I fucking hate this country, and this state especially.
I'm so fucking angry that I had to go back to work 11 days after giving birth to a dead baby.
I'm so angry I had to hide what I was doing from even the hospital so that my baby was spared pain.
I'm so angry that I had to file bankruptcy because of the month of pay I did miss.
I'm so angry that because I filed bankruptcy I can't rent a larger house, which means I can't adopt more than one female child - of which there aren't any, by the way.
I'm so angry that I can't pursue fertility treatment because my insurance won't cover it.
I'm so angry that I can't afford couples counseling and my medical expenses AND the things that we need to be able to adopt.
I don't know where to go from here.
I'm so lost, unhappy, and overwhelmed.
I just want another child. Is that so much to ask?
I'm trying so hard to have patience and faith that things will get better.
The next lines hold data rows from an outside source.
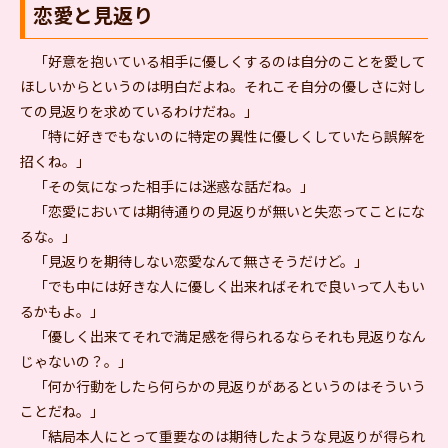
恋愛と見返り
「好意を抱いている相手に優しくするのは自分のことを愛して
ほしいからというのは明白だよね。それこそ自分の優しさに対し
ての見返りを求めているわけだね。」
「特に好きでもないのに特定の異性に優しくしていたら誤解を
招くね。」
「その気になった相手には迷惑な話だね。」
「恋愛においては期待通りの見返りが無いと失恋ってことにな
るな。」
「見返りを期待しない恋愛なんて無さそうだけど。」
「でも中には好きな人に優しく出来ればそれで良いって人もい
るかもよ。」
「優しく出来てそれで満足感を得られるならそれも見返りなん
じゃないの？。」
「何か行動をしたら何らかの見返りがあるというのはそういう
ことだね。」
「結局本人にとって重要なのは期待したような見返りが得られ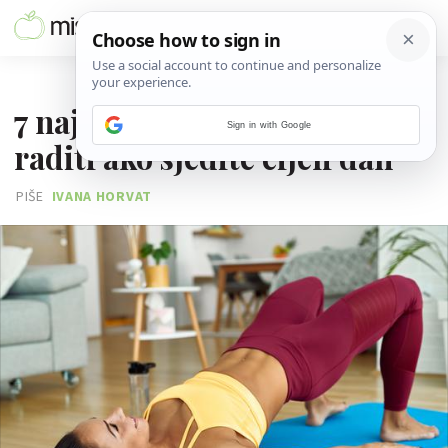
19. SRPNJA 2026.
7 najboljih vježbi koje možete
Sign in with Google
raditi ako sjedite cijeli dan
PIŠE
IVANA HORVAT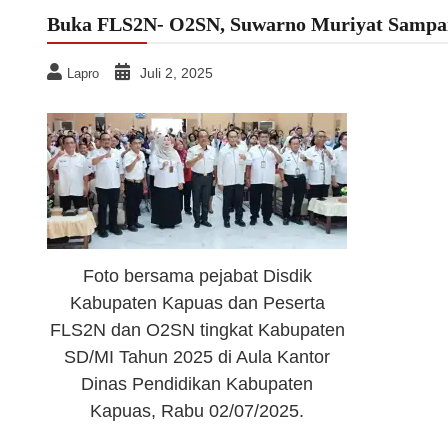
Buka FLS2N- O2SN, Suwarno Muriyat Sampa
Juli 2, 2025
Lapro
Foto bersama pejabat Disdik
Kabupaten Kapuas dan Peserta
FLS2N dan O2SN tingkat Kabupaten
SD/MI Tahun 2025 di Aula Kantor
Dinas Pendidikan Kabupaten
Kapuas, Rabu 02/07/2025.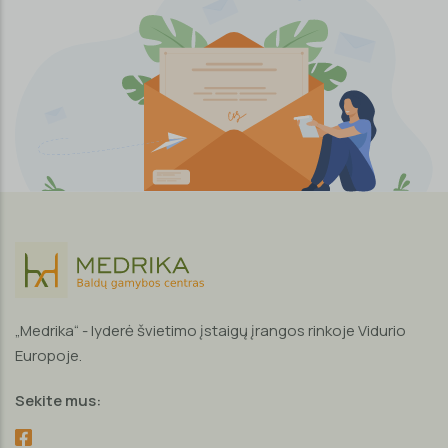
„Medrika“ - lyderė švietimo įstaigų įrangos rinkoje Vidurio
Europoje.
Sekite mus: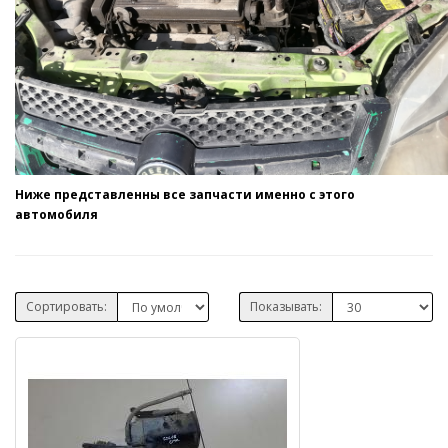
Ниже представленны все запчасти именно с этого
автомобиля
Сортировать:
Показывать: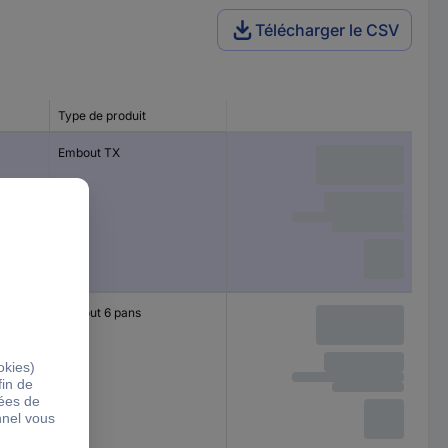
Télécharger le CSV
Type de produit
Embout TX
Embout 6 pans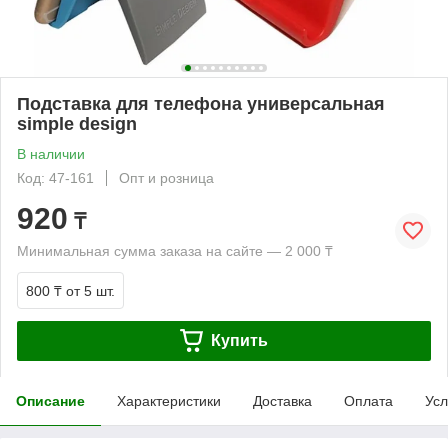
Подставка для телефона универсальная
simple design
В наличии
Код: 47-161
Опт и розница
920
₸
Минимальная сумма заказа на сайте — 2 000 ₸
800 ₸
от 5 шт.
Купить
Описание
Характеристики
Доставка
Оплата
Усл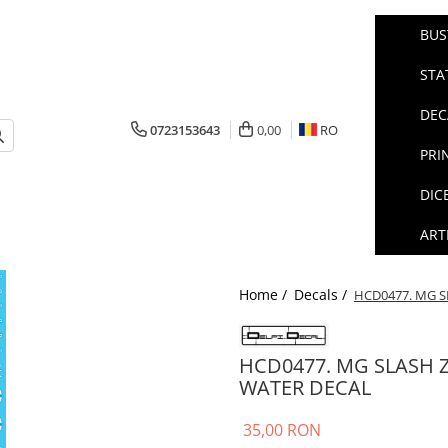
BUS
STA
DEC
0723153643
0,00
RO
PRI
DIC
ART
Home /
Decals /
HCD0477. MG S
HCD0477. MG SLASH 
WATER DECAL
35,00 RON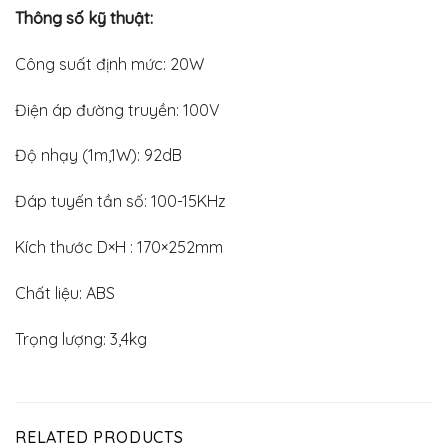
Thông số kỹ thuật:
Công suất định mức: 20W
Điện áp đường truyền: 100V
Độ nhạy (1m,1W): 92dB
Đáp tuyến tần số: 100-15KHz
Kích thước D×H : 170×252mm
Chất liệu: ABS
Trọng lượng: 3,4kg
RELATED PRODUCTS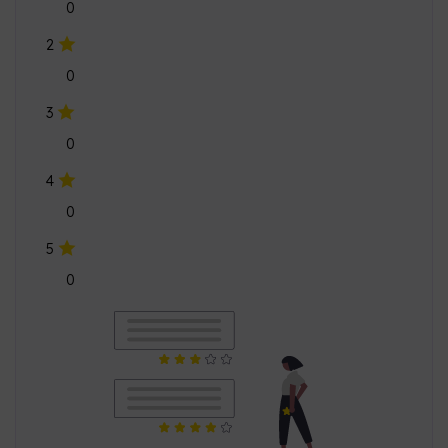
0
4
0
5
0
কোনো গ্রাহক রিভিউ পাওয়া যায়নি
এই পণ্যের জন্য কোনো গ্রাহক রিভিউ উপলব্ধ নেই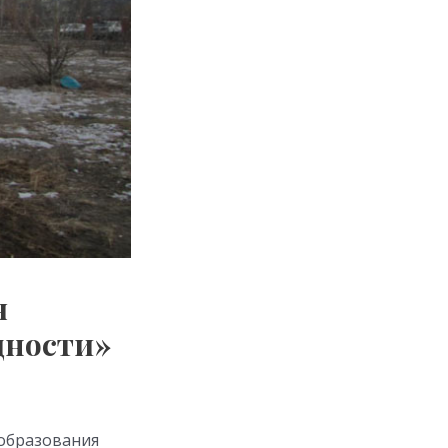
я
дности»
 образования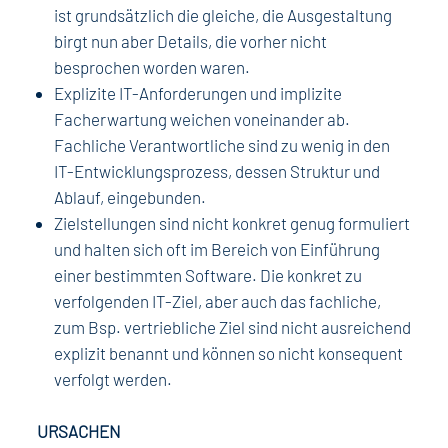
ist grundsätzlich die gleiche, die Ausgestaltung
birgt nun aber Details, die vorher nicht
besprochen worden waren.
Explizite IT-Anforderungen und implizite
Facherwartung weichen voneinander ab.
Fachliche Verantwortliche sind zu wenig in den
IT-Entwicklungsprozess, dessen Struktur und
Ablauf, eingebunden.
Zielstellungen sind nicht konkret genug formuliert
und halten sich oft im Bereich von Einführung
einer bestimmten Software. Die konkret zu
verfolgenden IT-Ziel, aber auch das fachliche,
zum Bsp. vertriebliche Ziel sind nicht ausreichend
explizit benannt und können so nicht konsequent
verfolgt werden.
URSACHEN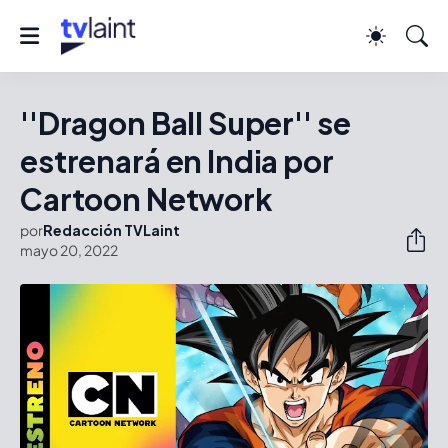
''Dragon Ball Super'' se
estrenará en India por
Cartoon Network
por
Redacción TVLaint
mayo 20, 2022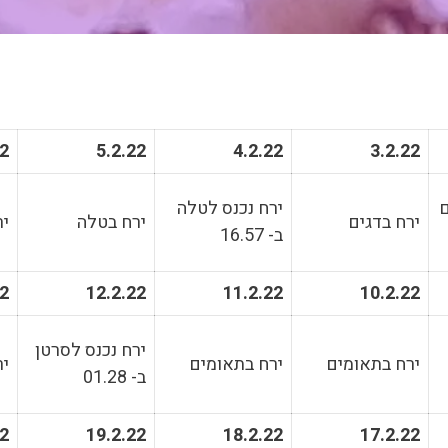
22
5.2.22
4.2.22
3.2.22
ם
ירח נכנס לטלה
ירח בדגים
ירח בטלה
יר
ב- 16.57
22
12.2.22
11.2.22
10.2.22
ירח נכנס לסרטן
ירח בתאומים
ירח בתאומים
יר
ב- 01.28
22
19.2.22
18.2.22
17.2.22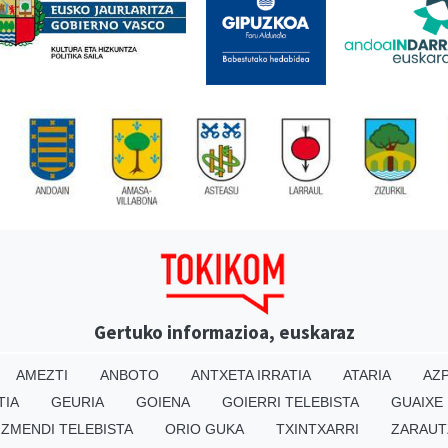
Gertuko informazioa, euskaraz
AMEZTI
ANBOTO
ANTXETA IRRATIA
ATARIA
AZP
TIA
GEURIA
GOIENA
GOIERRI TELEBISTA
GUAIXE
IZMENDI TELEBISTA
ORIO GUKA
TXINTXARRI
ZARAUT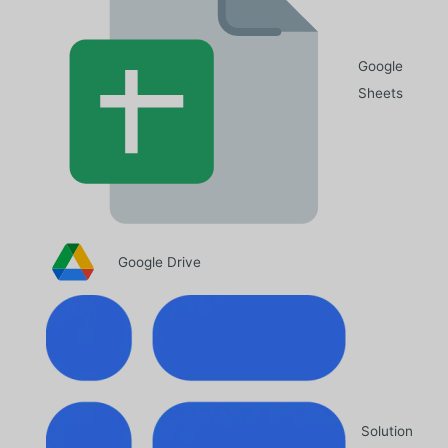
Google
Sheets
Google Drive
Solution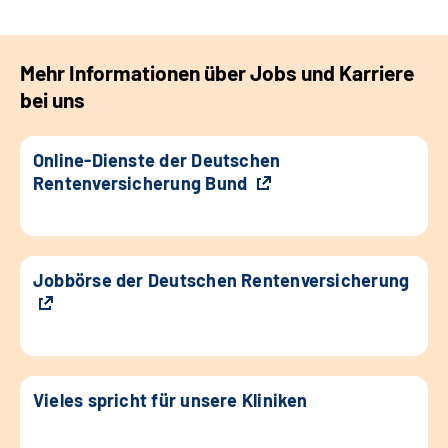
Mehr Informationen über Jobs und Karriere
bei uns
Online-Dienste der Deutschen
Rentenversicherung Bund
Jobbörse der Deutschen Rentenversicherung
Vieles spricht für unsere Kliniken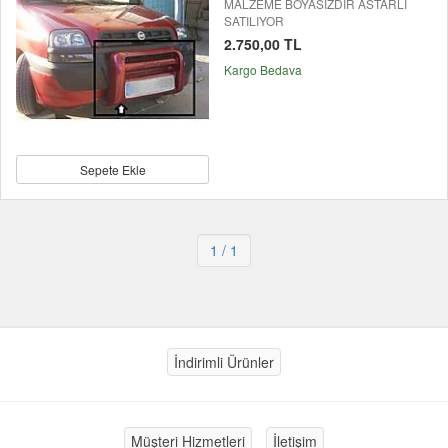
MALZEME BOYASIZDIR ASTARLI
SATILIYOR
2.750,00 TL
Kargo Bedava
Sepete Ekle
1
/ 1
İndirimli Ürünler
Müşteri Hizmetleri
İletişim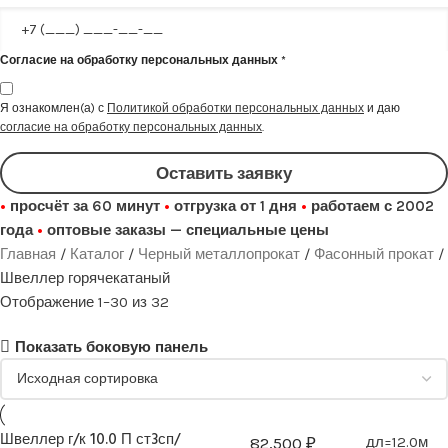
Согласие на обработку персональных данных
*
Я ознакомлен(а) с
Политикой обработки персональных данных
и даю
согласие на обработку персональных данных
.
Оставить заявку
•
просчёт за 60 минут
•
отгрузка от 1 дня
•
работаем с 2002
года
•
оптовые заказы — специальные цены
Главная
Каталог
Черный металлопрокат
Фасонный прокат
Швеллер горячекатаный
Отображение 1–30 из 32
Показать боковую панель
Швеллер г/к 10.0 П ст3сп/
82,500
₽
дл=12.0м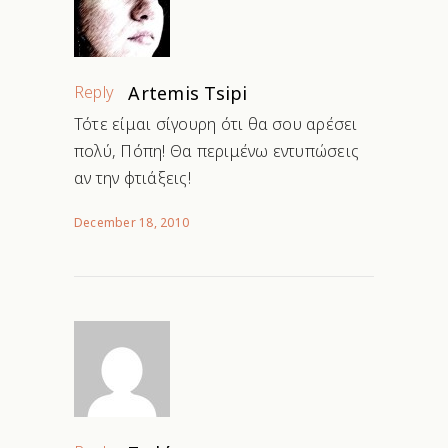
Reply
Artemis Tsipi
Τότε είμαι σίγουρη ότι θα σου αρέσει
πολύ, Πόπη! Θα περιμένω εντυπώσεις
αν την φτιάξεις!
December 18, 2010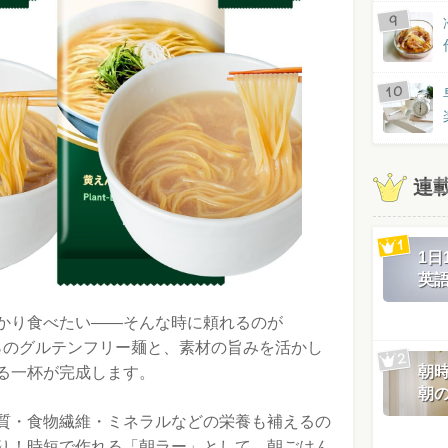
連
1
英
かり食べたい——そんな時に頼れるのが
0％のグルテンフリー麺と、素材の旨みを活かし
朝
る一杯が完成します。
朝
質・食物繊維・ミネラルなどの栄養も補えるの
り！時短で作れる「朝ラー」として、朝ごはん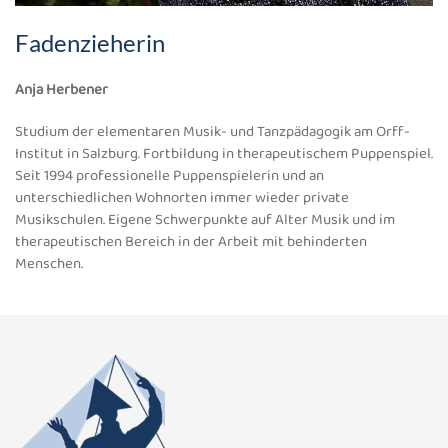
Fadenzieherin
Anja Herbener
Studium der elementaren Musik- und Tanzpädagogik am Orff-
Institut in Salzburg. Fortbildung in therapeutischem Puppenspiel.
Seit 1994 professionelle Puppenspielerin und an
unterschiedlichen Wohnorten immer wieder private
Musikschulen. Eigene Schwerpunkte auf Alter Musik und im
therapeutischen Bereich in der Arbeit mit behinderten
Menschen.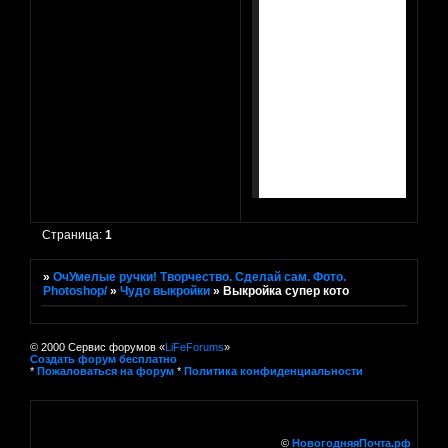
Страница:
1
»
ОчУмелые ручки! Творчество. Сделай сам. Фото.
Photoshop/
»
Чудо выкройки
»
Выкройка супер кото
© 2000 Сервис форумов «
LiFeForums
»
Создать форум бесплатно
*
Пожаловаться на форум
*
Политика конфиденциальности
©
НовогодняяПочта.рф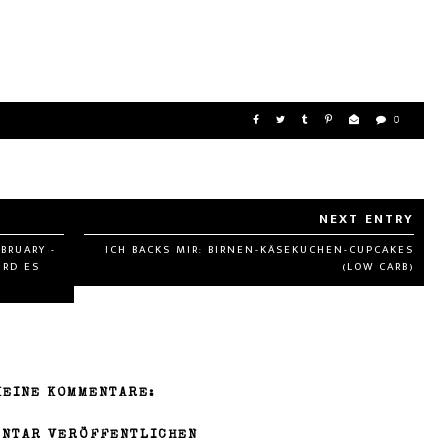
0
BRUARY -
ICH BACKS MIR: BIRNEN-KÄSEKUCHEN-CUPCAKES
IRD ES
(LOW CARB)
KEINE KOMMENTARE:
NTAR VERÖFFENTLICHEN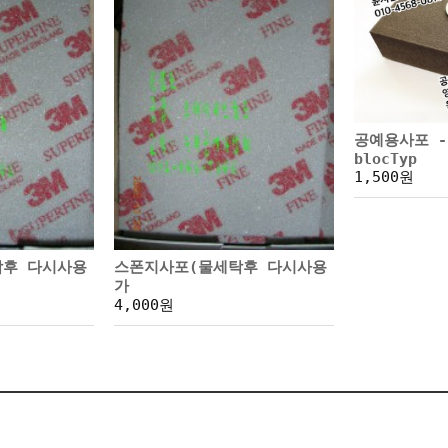
공예용사포 -
blocTyp
1,500원
탁후 다시사용
스폰지사포(물세탁후 다시사용
가
4,000원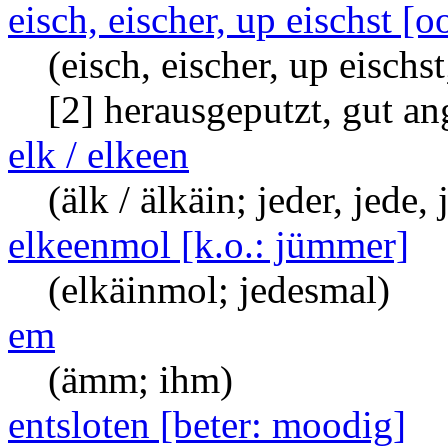
eisch, eischer, up eischst [
(eisch, eischer, up eisch
[2] herausgeputzt, gut a
elk / elkeen
(älk / älkäin; jeder, jede
elkeenmol [k.o.: jümmer]
(elkäinmol; jedesmal)
em
(ämm; ihm)
entsloten [beter: moodig]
I have never believed that what will be, will be. I have always fought so hard for what I wanted and right now it is grinding me into dust.
I need a partner and my husband is not being one. I don't know what to do because when we try to talk, we just yell. Couples counseling is so expensive and my last therapist went loony toons (seriously - I'm not talking about a mental breakdown, she is just nuts), so now I have to find another one.
It feels like I am trapped in quicksand. The more I struggle to make things better, the harder it pulls me in and the faster it suffocates me.
I knew this meltdown was coming. I tried to set aside a day for me to decompress and life again intervened. My husband has no idea (and yes, I have told him - repeatedly) how much I need this. He is hurt that I need to be away from him. How do I deal with that? Do I be a selfish bitch and take the time anyway? Do I beg? Do I ignore the impending explosion and hope it won't cause too much damage? There just doesn't seem to be any good answers.
I'm all ears if anyone has advice. How does a lifelong people-pleaser get through to a somewhat selfish and very insecure spouse that she just needs time to herself?